E vinham cinco caras me interrogar. Tinha um bonzinho, um outro bruto que me dava murro, um que dava choque elétrico em lugares particulares e tudo. Eu fiquei três dias lá. Sabe, cada um tinha uma personalidade. Era uma tortura de personalidade. Eu não sabia quem vinha. Só sentia pelos passos. Eu pensava, era o cara que batia. Era o cara que tem o…
Após três dias, eu estava no aeroporto. Já tinha deixado o LP Gita gravado e não sabia que ia fazer sucesso sozinho. Não sabia que ia estourar. E ele estourou. Acho que tocou umas seis faixas. Uma por uma. Gita, Sociedade Alternativa, Medo da Chuva… foi um disco que foi muito explorado. Então, eu estava lá nos Estados Unidos. Já tinha encontrado com John Lennon, já tinha corrido o país, era casado com uma americana na época. E tinha cantado com Jerry Lee Lewis em Memphis, Tenesee. Ele me acompanhou de piano.

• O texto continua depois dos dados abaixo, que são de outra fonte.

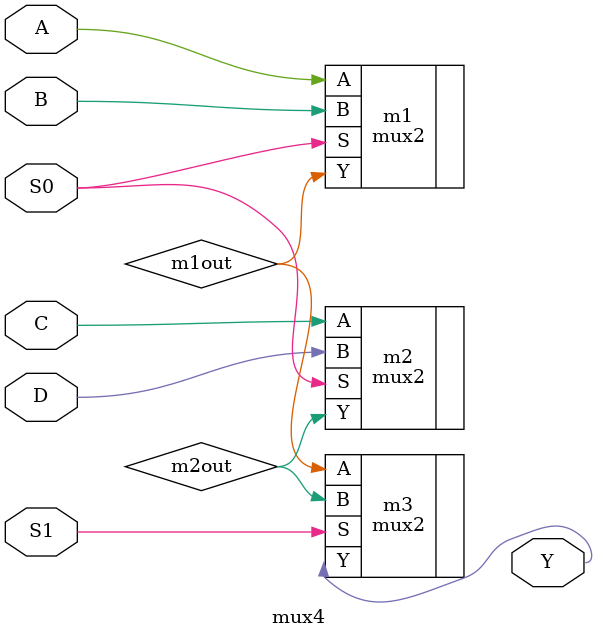
<source format=sv>
module mux4(input A, B, C, D, S0, S1, output Y);
  logic m1out, m2out;

  mux2 m1( .A(A), .B(B), .S(S0), .Y(m1out) );
  mux2 m2( .A(C), .B(D), .S(S0), .Y(m2out) );
  mux2 m3( .A(m1out), .B(m2out), .S(S1), .Y(Y) );
endmodule: mux4
</source>
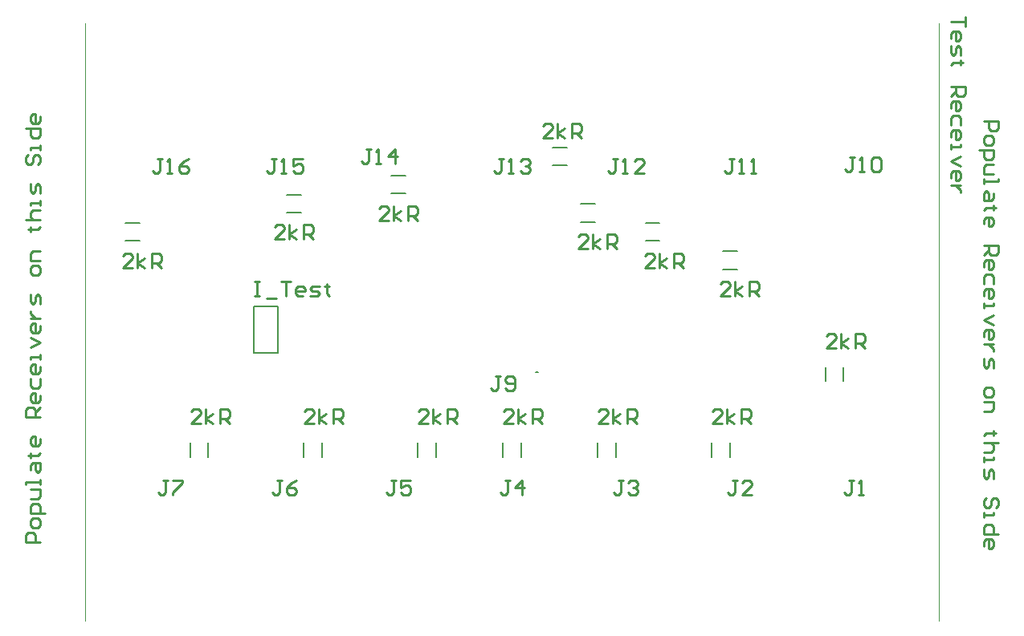
<source format=gto>
G04*
G04 #@! TF.GenerationSoftware,Altium Limited,Altium Designer,20.2.6 (244)*
G04*
G04 Layer_Color=65535*
%FSLAX25Y25*%
%MOIN*%
G70*
G04*
G04 #@! TF.SameCoordinates,EAF40AD8-45E7-421E-9E40-196F19150C0C*
G04*
G04*
G04 #@! TF.FilePolarity,Positive*
G04*
G01*
G75*
%ADD10C,0.00787*%
%ADD11C,0.00394*%
%ADD12C,0.01000*%
D10*
X345285Y240905D02*
X344498D01*
X345285D01*
X422244Y291142D02*
X428150D01*
X422244Y283661D02*
X428150D01*
X390021Y302953D02*
X395927D01*
X390021Y295472D02*
X395927D01*
X363189Y310827D02*
X369094D01*
X363189Y303346D02*
X369094D01*
X284449Y315158D02*
X290354D01*
X284449Y322638D02*
X290354D01*
X241142Y307283D02*
X247047D01*
X241142Y314764D02*
X247047D01*
X174213Y295472D02*
X180118D01*
X174213Y302953D02*
X180118D01*
X208465Y205709D02*
Y211614D01*
X200984Y205709D02*
Y211614D01*
X302953Y205709D02*
Y211614D01*
X295472Y205709D02*
Y211614D01*
X338386Y205709D02*
Y211614D01*
X330906Y205709D02*
Y211614D01*
X255709Y205709D02*
Y211614D01*
X248228Y205709D02*
Y211614D01*
X377756Y205709D02*
Y211614D01*
X370276Y205709D02*
Y211614D01*
X425000Y205709D02*
Y211614D01*
X417520Y205709D02*
Y211614D01*
X472244Y237205D02*
Y243110D01*
X464764Y237205D02*
Y243110D01*
X351378Y326969D02*
X357283D01*
X351378Y334449D02*
X357283D01*
X227284Y256279D02*
Y268347D01*
Y249055D02*
Y261280D01*
Y249055D02*
X237283D01*
Y268347D01*
X227284D02*
X237283D01*
D11*
X511811Y137795D02*
Y385827D01*
X157480Y137795D02*
Y385827D01*
D12*
X522746Y388764D02*
Y384765D01*
Y386764D01*
X516748D01*
Y379767D02*
Y381766D01*
X517748Y382766D01*
X519747D01*
X520747Y381766D01*
Y379767D01*
X519747Y378767D01*
X518747D01*
Y382766D01*
X516748Y376768D02*
Y373769D01*
X517748Y372769D01*
X518747Y373769D01*
Y375768D01*
X519747Y376768D01*
X520747Y375768D01*
Y372769D01*
X521746Y369770D02*
X520747D01*
Y370770D01*
Y368770D01*
Y369770D01*
X517748D01*
X516748Y368770D01*
Y359773D02*
X522746D01*
Y356774D01*
X521746Y355774D01*
X519747D01*
X518747Y356774D01*
Y359773D01*
Y357774D02*
X516748Y355774D01*
Y350776D02*
Y352775D01*
X517748Y353775D01*
X519747D01*
X520747Y352775D01*
Y350776D01*
X519747Y349776D01*
X518747D01*
Y353775D01*
X520747Y343778D02*
Y346777D01*
X519747Y347777D01*
X517748D01*
X516748Y346777D01*
Y343778D01*
Y338780D02*
Y340779D01*
X517748Y341779D01*
X519747D01*
X520747Y340779D01*
Y338780D01*
X519747Y337780D01*
X518747D01*
Y341779D01*
X516748Y335781D02*
Y333782D01*
Y334781D01*
X520747D01*
Y335781D01*
Y330783D02*
X516748Y328783D01*
X520747Y326784D01*
X516748Y321785D02*
Y323785D01*
X517748Y324784D01*
X519747D01*
X520747Y323785D01*
Y321785D01*
X519747Y320786D01*
X518747D01*
Y324784D01*
X520747Y318786D02*
X516748D01*
X518747D01*
X519747Y317787D01*
X520747Y316787D01*
Y315787D01*
X138733Y170291D02*
X132735D01*
Y173290D01*
X133735Y174290D01*
X135734D01*
X136734Y173290D01*
Y170291D01*
X138733Y177289D02*
Y179288D01*
X137733Y180288D01*
X135734D01*
X134734Y179288D01*
Y177289D01*
X135734Y176289D01*
X137733D01*
X138733Y177289D01*
X140732Y182288D02*
X134734D01*
Y185286D01*
X135734Y186286D01*
X137733D01*
X138733Y185286D01*
Y182288D01*
X134734Y188286D02*
X137733D01*
X138733Y189285D01*
Y192284D01*
X134734D01*
X138733Y194284D02*
Y196283D01*
Y195283D01*
X132735D01*
Y194284D01*
X134734Y200282D02*
Y202281D01*
X135734Y203281D01*
X138733D01*
Y200282D01*
X137733Y199282D01*
X136734Y200282D01*
Y203281D01*
X133735Y206280D02*
X134734D01*
Y205280D01*
Y207279D01*
Y206280D01*
X137733D01*
X138733Y207279D01*
Y213277D02*
Y211278D01*
X137733Y210278D01*
X135734D01*
X134734Y211278D01*
Y213277D01*
X135734Y214277D01*
X136734D01*
Y210278D01*
X138733Y222274D02*
X132735D01*
Y225273D01*
X133735Y226273D01*
X135734D01*
X136734Y225273D01*
Y222274D01*
Y224274D02*
X138733Y226273D01*
Y231272D02*
Y229272D01*
X137733Y228273D01*
X135734D01*
X134734Y229272D01*
Y231272D01*
X135734Y232271D01*
X136734D01*
Y228273D01*
X134734Y238269D02*
Y235270D01*
X135734Y234271D01*
X137733D01*
X138733Y235270D01*
Y238269D01*
Y243268D02*
Y241268D01*
X137733Y240269D01*
X135734D01*
X134734Y241268D01*
Y243268D01*
X135734Y244267D01*
X136734D01*
Y240269D01*
X138733Y246267D02*
Y248266D01*
Y247266D01*
X134734D01*
Y246267D01*
Y251265D02*
X138733Y253264D01*
X134734Y255264D01*
X138733Y260262D02*
Y258263D01*
X137733Y257263D01*
X135734D01*
X134734Y258263D01*
Y260262D01*
X135734Y261262D01*
X136734D01*
Y257263D01*
X134734Y263261D02*
X138733D01*
X136734D01*
X135734Y264261D01*
X134734Y265261D01*
Y266260D01*
X138733Y269259D02*
Y272258D01*
X137733Y273258D01*
X136734Y272258D01*
Y270259D01*
X135734Y269259D01*
X134734Y270259D01*
Y273258D01*
X138733Y282255D02*
Y284255D01*
X137733Y285254D01*
X135734D01*
X134734Y284255D01*
Y282255D01*
X135734Y281255D01*
X137733D01*
X138733Y282255D01*
Y287253D02*
X134734D01*
Y290252D01*
X135734Y291252D01*
X138733D01*
X133735Y300249D02*
X134734D01*
Y299250D01*
Y301249D01*
Y300249D01*
X137733D01*
X138733Y301249D01*
X132735Y304248D02*
X138733D01*
X135734D01*
X134734Y305248D01*
Y307247D01*
X135734Y308247D01*
X138733D01*
Y310246D02*
Y312245D01*
Y311246D01*
X134734D01*
Y310246D01*
X138733Y315244D02*
Y318244D01*
X137733Y319243D01*
X136734Y318244D01*
Y316244D01*
X135734Y315244D01*
X134734Y316244D01*
Y319243D01*
X133735Y331239D02*
X132735Y330240D01*
Y328240D01*
X133735Y327241D01*
X134734D01*
X135734Y328240D01*
Y330240D01*
X136734Y331239D01*
X137733D01*
X138733Y330240D01*
Y328240D01*
X137733Y327241D01*
X138733Y333239D02*
Y335238D01*
Y334238D01*
X134734D01*
Y333239D01*
X132735Y342236D02*
X138733D01*
Y339237D01*
X137733Y338237D01*
X135734D01*
X134734Y339237D01*
Y342236D01*
X138733Y347234D02*
Y345235D01*
X137733Y344235D01*
X135734D01*
X134734Y345235D01*
Y347234D01*
X135734Y348234D01*
X136734D01*
Y344235D01*
X530558Y345457D02*
X536556D01*
Y342458D01*
X535557Y341458D01*
X533557D01*
X532558Y342458D01*
Y345457D01*
X530558Y338459D02*
Y336460D01*
X531558Y335460D01*
X533557D01*
X534557Y336460D01*
Y338459D01*
X533557Y339459D01*
X531558D01*
X530558Y338459D01*
X528559Y333461D02*
X534557D01*
Y330462D01*
X533557Y329462D01*
X531558D01*
X530558Y330462D01*
Y333461D01*
X534557Y327463D02*
X531558D01*
X530558Y326463D01*
Y323464D01*
X534557D01*
X530558Y321464D02*
Y319465D01*
Y320465D01*
X536556D01*
Y321464D01*
X534557Y315466D02*
Y313467D01*
X533557Y312467D01*
X530558D01*
Y315466D01*
X531558Y316466D01*
X532558Y315466D01*
Y312467D01*
X535557Y309468D02*
X534557D01*
Y310468D01*
Y308469D01*
Y309468D01*
X531558D01*
X530558Y308469D01*
Y302471D02*
Y304470D01*
X531558Y305470D01*
X533557D01*
X534557Y304470D01*
Y302471D01*
X533557Y301471D01*
X532558D01*
Y305470D01*
X530558Y293474D02*
X536556D01*
Y290475D01*
X535557Y289475D01*
X533557D01*
X532558Y290475D01*
Y293474D01*
Y291474D02*
X530558Y289475D01*
Y284476D02*
Y286476D01*
X531558Y287475D01*
X533557D01*
X534557Y286476D01*
Y284476D01*
X533557Y283477D01*
X532558D01*
Y287475D01*
X534557Y277479D02*
Y280478D01*
X533557Y281477D01*
X531558D01*
X530558Y280478D01*
Y277479D01*
Y272480D02*
Y274480D01*
X531558Y275479D01*
X533557D01*
X534557Y274480D01*
Y272480D01*
X533557Y271481D01*
X532558D01*
Y275479D01*
X530558Y269481D02*
Y267482D01*
Y268482D01*
X534557D01*
Y269481D01*
Y264483D02*
X530558Y262484D01*
X534557Y260484D01*
X530558Y255486D02*
Y257485D01*
X531558Y258485D01*
X533557D01*
X534557Y257485D01*
Y255486D01*
X533557Y254486D01*
X532558D01*
Y258485D01*
X534557Y252487D02*
X530558D01*
X532558D01*
X533557Y251487D01*
X534557Y250487D01*
Y249488D01*
X530558Y246489D02*
Y243490D01*
X531558Y242490D01*
X532558Y243490D01*
Y245489D01*
X533557Y246489D01*
X534557Y245489D01*
Y242490D01*
X530558Y233493D02*
Y231494D01*
X531558Y230494D01*
X533557D01*
X534557Y231494D01*
Y233493D01*
X533557Y234493D01*
X531558D01*
X530558Y233493D01*
Y228495D02*
X534557D01*
Y225496D01*
X533557Y224496D01*
X530558D01*
X535557Y215499D02*
X534557D01*
Y216498D01*
Y214499D01*
Y215499D01*
X531558D01*
X530558Y214499D01*
X536556Y211500D02*
X530558D01*
X533557D01*
X534557Y210500D01*
Y208501D01*
X533557Y207501D01*
X530558D01*
Y205502D02*
Y203503D01*
Y204502D01*
X534557D01*
Y205502D01*
X530558Y200504D02*
Y197505D01*
X531558Y196505D01*
X532558Y197505D01*
Y199504D01*
X533557Y200504D01*
X534557Y199504D01*
Y196505D01*
X535557Y184509D02*
X536556Y185508D01*
Y187508D01*
X535557Y188507D01*
X534557D01*
X533557Y187508D01*
Y185508D01*
X532558Y184509D01*
X531558D01*
X530558Y185508D01*
Y187508D01*
X531558Y188507D01*
X530558Y182509D02*
Y180510D01*
Y181510D01*
X534557D01*
Y182509D01*
X536556Y173512D02*
X530558D01*
Y176511D01*
X531558Y177511D01*
X533557D01*
X534557Y176511D01*
Y173512D01*
X530558Y168514D02*
Y170513D01*
X531558Y171513D01*
X533557D01*
X534557Y170513D01*
Y168514D01*
X533557Y167514D01*
X532558D01*
Y171513D01*
X374599Y219500D02*
X370600D01*
X374599Y223499D01*
Y224498D01*
X373599Y225498D01*
X371600D01*
X370600Y224498D01*
X376598Y219500D02*
Y225498D01*
Y221499D02*
X379597Y223499D01*
X376598Y221499D02*
X379597Y219500D01*
X382596D02*
Y225498D01*
X385595D01*
X386595Y224498D01*
Y222499D01*
X385595Y221499D01*
X382596D01*
X384595D02*
X386595Y219500D01*
X421799D02*
X417800D01*
X421799Y223499D01*
Y224498D01*
X420799Y225498D01*
X418800D01*
X417800Y224498D01*
X423798Y219500D02*
Y225498D01*
Y221499D02*
X426797Y223499D01*
X423798Y221499D02*
X426797Y219500D01*
X429796D02*
Y225498D01*
X432795D01*
X433795Y224498D01*
Y222499D01*
X432795Y221499D01*
X429796D01*
X431796D02*
X433795Y219500D01*
X469099Y251000D02*
X465100D01*
X469099Y254999D01*
Y255998D01*
X468099Y256998D01*
X466100D01*
X465100Y255998D01*
X471098Y251000D02*
Y256998D01*
Y252999D02*
X474097Y254999D01*
X471098Y252999D02*
X474097Y251000D01*
X477096D02*
Y256998D01*
X480095D01*
X481095Y255998D01*
Y253999D01*
X480095Y252999D01*
X477096D01*
X479096D02*
X481095Y251000D01*
X425135Y272591D02*
X421136D01*
X425135Y276590D01*
Y277590D01*
X424135Y278590D01*
X422136D01*
X421136Y277590D01*
X427135Y272591D02*
Y278590D01*
Y274591D02*
X430133Y276590D01*
X427135Y274591D02*
X430133Y272591D01*
X433133D02*
Y278590D01*
X436132D01*
X437131Y277590D01*
Y275590D01*
X436132Y274591D01*
X433133D01*
X435132D02*
X437131Y272591D01*
X393639Y284402D02*
X389640D01*
X393639Y288401D01*
Y289401D01*
X392639Y290401D01*
X390640D01*
X389640Y289401D01*
X395638Y284402D02*
Y290401D01*
Y286402D02*
X398638Y288401D01*
X395638Y286402D02*
X398638Y284402D01*
X401637D02*
Y290401D01*
X404635D01*
X405635Y289401D01*
Y287402D01*
X404635Y286402D01*
X401637D01*
X403636D02*
X405635Y284402D01*
X366080Y292277D02*
X362081D01*
X366080Y296275D01*
Y297275D01*
X365080Y298275D01*
X363081D01*
X362081Y297275D01*
X368079Y292277D02*
Y298275D01*
Y294276D02*
X371078Y296275D01*
X368079Y294276D02*
X371078Y292277D01*
X374077D02*
Y298275D01*
X377077D01*
X378076Y297275D01*
Y295276D01*
X377077Y294276D01*
X374077D01*
X376077D02*
X378076Y292277D01*
X351499Y338200D02*
X347500D01*
X351499Y342199D01*
Y343198D01*
X350499Y344198D01*
X348500D01*
X347500Y343198D01*
X353498Y338200D02*
Y344198D01*
Y340199D02*
X356497Y342199D01*
X353498Y340199D02*
X356497Y338200D01*
X359496D02*
Y344198D01*
X362495D01*
X363495Y343198D01*
Y341199D01*
X362495Y340199D01*
X359496D01*
X361495D02*
X363495Y338200D01*
X283403Y304088D02*
X279404D01*
X283403Y308086D01*
Y309086D01*
X282403Y310086D01*
X280404D01*
X279404Y309086D01*
X285402Y304088D02*
Y310086D01*
Y306087D02*
X288401Y308086D01*
X285402Y306087D02*
X288401Y304088D01*
X291400D02*
Y310086D01*
X294399D01*
X295399Y309086D01*
Y307087D01*
X294399Y306087D01*
X291400D01*
X293400D02*
X295399Y304088D01*
X240096Y296214D02*
X236097D01*
X240096Y300212D01*
Y301212D01*
X239096Y302212D01*
X237097D01*
X236097Y301212D01*
X242095Y296214D02*
Y302212D01*
Y298213D02*
X245094Y300212D01*
X242095Y298213D02*
X245094Y296214D01*
X248093D02*
Y302212D01*
X251092D01*
X252092Y301212D01*
Y299213D01*
X251092Y298213D01*
X248093D01*
X250093D02*
X252092Y296214D01*
X177104Y284402D02*
X173105D01*
X177104Y288401D01*
Y289401D01*
X176104Y290401D01*
X174105D01*
X173105Y289401D01*
X179103Y284402D02*
Y290401D01*
Y286402D02*
X182102Y288401D01*
X179103Y286402D02*
X182102Y284402D01*
X185101D02*
Y290401D01*
X188100D01*
X189100Y289401D01*
Y287402D01*
X188100Y286402D01*
X185101D01*
X187100D02*
X189100Y284402D01*
X205299Y219500D02*
X201300D01*
X205299Y223499D01*
Y224498D01*
X204299Y225498D01*
X202300D01*
X201300Y224498D01*
X207298Y219500D02*
Y225498D01*
Y221499D02*
X210297Y223499D01*
X207298Y221499D02*
X210297Y219500D01*
X213296D02*
Y225498D01*
X216295D01*
X217295Y224498D01*
Y222499D01*
X216295Y221499D01*
X213296D01*
X215296D02*
X217295Y219500D01*
X252499D02*
X248500D01*
X252499Y223499D01*
Y224498D01*
X251499Y225498D01*
X249500D01*
X248500Y224498D01*
X254498Y219500D02*
Y225498D01*
Y221499D02*
X257497Y223499D01*
X254498Y221499D02*
X257497Y219500D01*
X260496D02*
Y225498D01*
X263495D01*
X264495Y224498D01*
Y222499D01*
X263495Y221499D01*
X260496D01*
X262495D02*
X264495Y219500D01*
X299799D02*
X295800D01*
X299799Y223499D01*
Y224498D01*
X298799Y225498D01*
X296800D01*
X295800Y224498D01*
X301798Y219500D02*
Y225498D01*
Y221499D02*
X304797Y223499D01*
X301798Y221499D02*
X304797Y219500D01*
X307796D02*
Y225498D01*
X310795D01*
X311795Y224498D01*
Y222499D01*
X310795Y221499D01*
X307796D01*
X309795D02*
X311795Y219500D01*
X335199D02*
X331200D01*
X335199Y223499D01*
Y224498D01*
X334199Y225498D01*
X332200D01*
X331200Y224498D01*
X337198Y219500D02*
Y225498D01*
Y221499D02*
X340197Y223499D01*
X337198Y221499D02*
X340197Y219500D01*
X343196D02*
Y225498D01*
X346195D01*
X347195Y224498D01*
Y222499D01*
X346195Y221499D01*
X343196D01*
X345196D02*
X347195Y219500D01*
X227900Y278698D02*
X229899D01*
X228900D01*
Y272700D01*
X227900D01*
X229899D01*
X232898Y271700D02*
X236897D01*
X238896Y278698D02*
X242895D01*
X240896D01*
Y272700D01*
X247894D02*
X245894D01*
X244895Y273700D01*
Y275699D01*
X245894Y276699D01*
X247894D01*
X248893Y275699D01*
Y274699D01*
X244895D01*
X250893Y272700D02*
X253892D01*
X254891Y273700D01*
X253892Y274699D01*
X251892D01*
X250893Y275699D01*
X251892Y276699D01*
X254891D01*
X257890Y277698D02*
Y276699D01*
X256891D01*
X258890D01*
X257890D01*
Y273700D01*
X258890Y272700D01*
X329709Y239219D02*
X327710D01*
X328709D01*
Y234221D01*
X327710Y233221D01*
X326710D01*
X325710Y234221D01*
X331708D02*
X332708Y233221D01*
X334707D01*
X335707Y234221D01*
Y238220D01*
X334707Y239219D01*
X332708D01*
X331708Y238220D01*
Y237220D01*
X332708Y236221D01*
X335707D01*
X189415Y329771D02*
X187415D01*
X188415D01*
Y324772D01*
X187415Y323773D01*
X186416D01*
X185416Y324772D01*
X191414Y323773D02*
X193413D01*
X192414D01*
Y329771D01*
X191414Y328771D01*
X200411Y329771D02*
X198412Y328771D01*
X196412Y326772D01*
Y324772D01*
X197412Y323773D01*
X199411D01*
X200411Y324772D01*
Y325772D01*
X199411Y326772D01*
X196412D01*
X236659Y329771D02*
X234659D01*
X235659D01*
Y324772D01*
X234659Y323773D01*
X233660D01*
X232660Y324772D01*
X238658Y323773D02*
X240657D01*
X239658D01*
Y329771D01*
X238658Y328771D01*
X247655Y329771D02*
X243656D01*
Y326772D01*
X245656Y327771D01*
X246655D01*
X247655Y326772D01*
Y324772D01*
X246655Y323773D01*
X244656D01*
X243656Y324772D01*
X276029Y333708D02*
X274029D01*
X275029D01*
Y328709D01*
X274029Y327710D01*
X273030D01*
X272030Y328709D01*
X278028Y327710D02*
X280027D01*
X279028D01*
Y333708D01*
X278028Y332708D01*
X286026Y327710D02*
Y333708D01*
X283026Y330709D01*
X287025D01*
X331147Y329771D02*
X329147D01*
X330147D01*
Y324772D01*
X329147Y323773D01*
X328148D01*
X327148Y324772D01*
X333146Y323773D02*
X335145D01*
X334146D01*
Y329771D01*
X333146Y328771D01*
X338144D02*
X339144Y329771D01*
X341144D01*
X342143Y328771D01*
Y327771D01*
X341144Y326772D01*
X340144D01*
X341144D01*
X342143Y325772D01*
Y324772D01*
X341144Y323773D01*
X339144D01*
X338144Y324772D01*
X378391Y329771D02*
X376392D01*
X377391D01*
Y324772D01*
X376392Y323773D01*
X375392D01*
X374392Y324772D01*
X380390Y323773D02*
X382390D01*
X381390D01*
Y329771D01*
X380390Y328771D01*
X389387Y323773D02*
X385389D01*
X389387Y327771D01*
Y328771D01*
X388388Y329771D01*
X386388D01*
X385389Y328771D01*
X426635Y329771D02*
X424635D01*
X425635D01*
Y324772D01*
X424635Y323773D01*
X423636D01*
X422636Y324772D01*
X428634Y323773D02*
X430633D01*
X429634D01*
Y329771D01*
X428634Y328771D01*
X433632Y323773D02*
X435632D01*
X434632D01*
Y329771D01*
X433632Y328771D01*
X476816Y330164D02*
X474817D01*
X475816D01*
Y325166D01*
X474817Y324166D01*
X473817D01*
X472817Y325166D01*
X478815Y324166D02*
X480815D01*
X479815D01*
Y330164D01*
X478815Y329165D01*
X483814D02*
X484813Y330164D01*
X486813D01*
X487813Y329165D01*
Y325166D01*
X486813Y324166D01*
X484813D01*
X483814Y325166D01*
Y329165D01*
X191914Y195912D02*
X189914D01*
X190914D01*
Y190914D01*
X189914Y189914D01*
X188915D01*
X187915Y190914D01*
X193913Y195912D02*
X197912D01*
Y194913D01*
X193913Y190914D01*
Y189914D01*
X239158Y195912D02*
X237158D01*
X238158D01*
Y190914D01*
X237158Y189914D01*
X236159D01*
X235159Y190914D01*
X245156Y195912D02*
X243157Y194913D01*
X241157Y192913D01*
Y190914D01*
X242157Y189914D01*
X244156D01*
X245156Y190914D01*
Y191914D01*
X244156Y192913D01*
X241157D01*
X286402Y195912D02*
X284402D01*
X285402D01*
Y190914D01*
X284402Y189914D01*
X283403D01*
X282403Y190914D01*
X292400Y195912D02*
X288401D01*
Y192913D01*
X290401Y193913D01*
X291400D01*
X292400Y192913D01*
Y190914D01*
X291400Y189914D01*
X289401D01*
X288401Y190914D01*
X333646Y195912D02*
X331647D01*
X332646D01*
Y190914D01*
X331647Y189914D01*
X330647D01*
X329647Y190914D01*
X338644Y189914D02*
Y195912D01*
X335645Y192913D01*
X339644D01*
X380890Y195912D02*
X378891D01*
X379890D01*
Y190914D01*
X378891Y189914D01*
X377891D01*
X376891Y190914D01*
X382889Y194913D02*
X383889Y195912D01*
X385889D01*
X386888Y194913D01*
Y193913D01*
X385889Y192913D01*
X384889D01*
X385889D01*
X386888Y191914D01*
Y190914D01*
X385889Y189914D01*
X383889D01*
X382889Y190914D01*
X428134Y195912D02*
X426135D01*
X427135D01*
Y190914D01*
X426135Y189914D01*
X425135D01*
X424135Y190914D01*
X434132Y189914D02*
X430133D01*
X434132Y193913D01*
Y194913D01*
X433133Y195912D01*
X431133D01*
X430133Y194913D01*
X476378Y195912D02*
X474379D01*
X475378D01*
Y190914D01*
X474379Y189914D01*
X473379D01*
X472379Y190914D01*
X478377Y189914D02*
X480377D01*
X479377D01*
Y195912D01*
X478377Y194913D01*
M02*

</source>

Tinha transado [feito muitas coisas] um bocado nos EUA quando veio o Consulado Brasileiro no meu apartamento. Era quase em dezembro de 1974. Bateu na porta do meu apartamento dizendo que eu já podia voltar. Que o Brasil já me chamava, que eu era patrimônio nacional e que tava vendendo disco. Cinicamente, o cara falou assim.
É, eu voltei. Tava com muita saudade. Voltei para o Brasil e vi o disco Gita estourado aqui. E foi mais ou menos assim aquele ano de 1974. Mas tudo bem. Eu me refiz, graças a Deus, não fiquei com trauma psicológico nenhum e acho que as coisas se processam dessa maneira.
(Texto publicado originalmente pelo portal EBC em 20 de agosto de 2014.)